Screen Australia & ABC – Diversity & Inclusion is a Racist & Sexist ideology.

‘It’s time {again} to hear our own voices, see out own landscapes and dream our own dreams’
Philip Adams quote to PM John Gorton in the late 1960’s. It marked the start of film industry funding in Australia.

I was lucky enough recently to ride a motorcycle around Australia. It gave me a great insight into the state of the Nation. One fascinating insight I gained was the realisation that in the outback, on remote stations, women were as equally represented as men in the workplace. I found this fascinating because if one was to listen to our public broadcasters, gender inequality is an issue that is given huge importance. In the outback, it didn’t seem to matter, as long as you could do the job!

I also saw how changes in the workplace effected whole regions, particularly South Australia, where the decline in blue collar work had a detrimental effect on whole communities.

Men have been hardest hit in these changes, with their recent labour force participation rate decreasing 0.5 percentage points. The transition from resource-intensive to a more broad-based economic growth has favoured women, with their participation rates recently increasing 0.6 percentage points.

This change in society is one of the factors that has lead to a silent epidemic in the bush, male suicide. Every day six men take their lives Suicide claims almost three times more lives than road accidents, and over 30 times more lives than domestic violence.

‘Who sees the variety and not the unity must wander on from death to death.’
Katha Upanishad

Earlier this year I attended a keynote address at the Australian International Documentary Conference. Ex Lawyer and Muslim Activist, Mariam Veiszadeh informed the crowd that film funding needed to be more representative of the diversity of Australian society. This idea didn’t sit well with me. I didn’t think focusing on people’s differences would lead to better understanding between the different groups in our society. And the idea of setting quotas based on race and sex seems like absolute madness to me. How can one combat racism and sexism by being racist and sexist?

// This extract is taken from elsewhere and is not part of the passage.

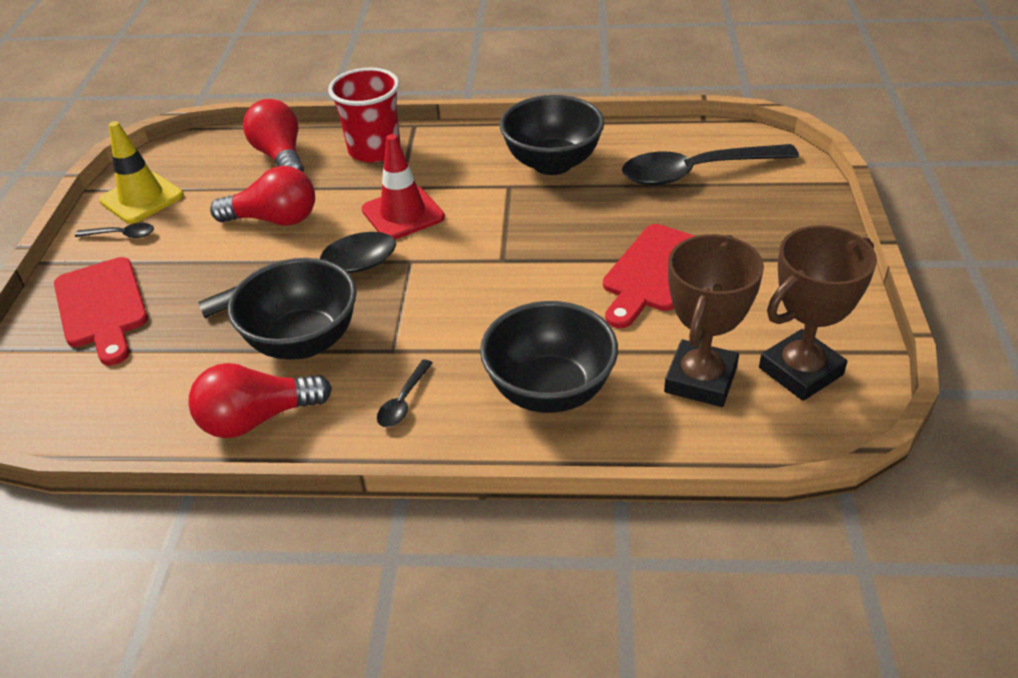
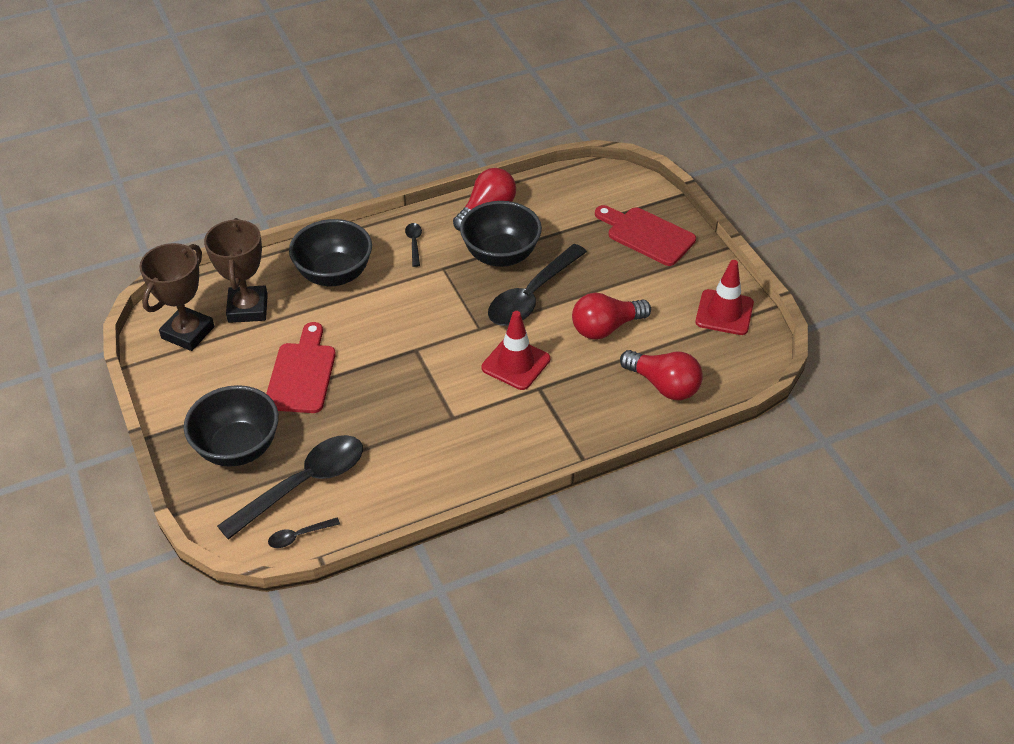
camera: 150 degrees right, 5 degrees up
(122, 235) = (699, 281): black spoon -> black spoon (299, 536)
(141, 198) = (724, 312): yellow traffic cone -> red traffic cone
(374, 150) = (592, 418): red cup -> none
(552, 163) = (431, 453): black bowl -> black bowl (238, 448)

Years ago I did a documentary for the ABC on newly arrived African refugees in Tasmania. From this experience, I became good friends with a woman from Sierra Leone. Flo and I shared the same wicked sense of humor and love of good food. I once invited her back to the small country town I was born in to meet my parents. I knew it could be a little difficult for her, she would have been the only black person for 100 kms. I don’t think my dad had ever known a black person before and he was prone to making stupid racist jokes out of pure ignorance. I think when dad realised that Flo had the same sense of humor as him, those similarities lead to acceptance and understanding. And this coloured my opinion on racism. It is through concentrating on our similarities, that we can accept our differences.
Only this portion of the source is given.